TABLE I.
Characteristics and Levels of the Discrete Choice Experiment*
Characteristic | Characteristic Description | Level | Level Description |
---|---|---|---|
QoL change | QoL change compared with situation before BAP, on a scale from 0 to 10. Patient’s starting point does not matter, and all steps are equal in effect | 3-point increase | Increase of 3 points in QoL after OI surgery compared with situation before BAP |
1-point increase | Increase of 1 point in quality of life after OI surgery compared with situation before BAP | ||
No difference | There is no difference in quality of life before and after OI surgery (reference level) | ||
1-point decrease | Decrease of 1 point in quality of life after OI surgery compared with situation before BAP | ||
Short-term complications | In the first year, intensive follow-up is provided, in part because of complications that could occur. Patients are made aware of what complications could occur, and the chances, and how they are resolved or treated | No major complications | No complications or adverse events that need therapy or follow-up (reference level) |
33% stoma infection, nonsurgical therapy | 33% chance of having a low-grade soft-tissue infection, which can be resolved using oral antibiotics | ||
15% stoma infection, surgical therapy | 15% chance of having a soft-tissue infection, which only can be treated with a surgical intervention | ||
6% hypergranulation | 6% chance of having hypergranulation, which is excessive granulation that rises above the wound surface or stoma, and needs debridement | ||
6% bone fracture | 6% chance of having a bone fracture (periprosthetic fracture) | ||
Long-term complications | Complications that could occur after the first year and up to one’s lifetime. No chances are given as no time period is provided. | No complications | No complications or adverse events that need therapy or follow-up (reference level) |
Bone infection | Bone infection (osteomyelitis)of any sort, that can be resolved without surgery | ||
Implant removal | Surgical removal of the osseointegrated material | ||
Chronic stoma problems | Chronic stoma problems that need regular check-up, visits, and treatments | ||
External component replacement | External component replacement including a visit to the instrument maker. External components are the dual-cone adaptor, height or gait adjustment of the outer mechanism, or anything that the instrument maker can change or fix | ||
OI implant survival | It is unknown how long the implant can survive or will get loose.

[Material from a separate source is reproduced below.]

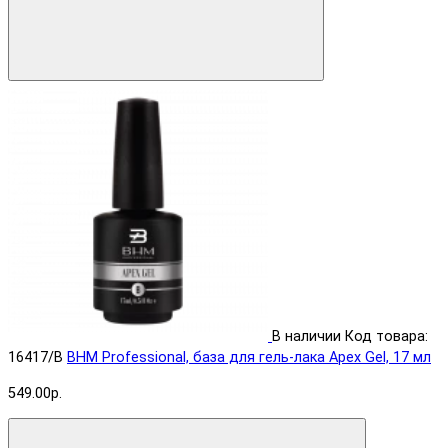
В наличии
Код товара:
16417/B
BHM Professional, база для гель-лака Apex Gel, 17 мл
549.00р.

Knowing this information, what is the least amount of time that is still accepted by patients? | 5 yr | 5 yr (reference level) |
10 yr | 10 yr | ||
20 yr | 20 yr | ||
Out-of-pocket-contributions | BAP treatment is expensive; if full reimbursement is not possible, how much is a patient willing to pay to have BAP treatment? | No contribution | No personal monetary contribution (reference level) |
€5,000 | A contribution of €5,000 | ||
€10,000 | A contribution of €10,000 | ||
€15,000 | A contribution of €15,000 | ||
€20,000 | A contribution of €20,000 | ||
€25,000 | A contribution of €25,000 | ||
No BAP | Patient does not want BAP treatment | Opting out | Opting out of BAP treatment and thus staying at status quo |
These are the characteristics and levels for osseointegrated implant (OI) options in a choice task. Reference levels were utilized as the base level for the statistical analysis. BAP = bone-anchored prothesis, and QoL = quality of life.